Provided information Block Start

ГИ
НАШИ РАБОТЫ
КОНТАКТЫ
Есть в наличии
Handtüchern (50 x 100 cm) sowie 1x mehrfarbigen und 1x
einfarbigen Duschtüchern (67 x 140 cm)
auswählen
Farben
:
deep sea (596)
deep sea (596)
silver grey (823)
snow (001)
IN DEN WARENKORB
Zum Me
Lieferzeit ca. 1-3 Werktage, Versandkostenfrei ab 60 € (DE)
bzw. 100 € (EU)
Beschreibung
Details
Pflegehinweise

Provided information Block End

→ What the task asks
Every line above must be repeated exactly as it appears.

→ Result for this task
ГИ
НАШИ РАБОТЫ
КОНТАКТЫ
Есть в наличии
Handtüchern (50 x 100 cm) sowie 1x mehrfarbigen und 1x
einfarbigen Duschtüchern (67 x 140 cm)
auswählen
Farben
:
deep sea (596)
deep sea (596)
silver grey (823)
snow (001)
IN DEN WARENKORB
Zum Me
Lieferzeit ca. 1-3 Werktage, Versandkostenfrei ab 60 € (DE)
bzw. 100 € (EU)
Beschreibung
Details
Pflegehinweise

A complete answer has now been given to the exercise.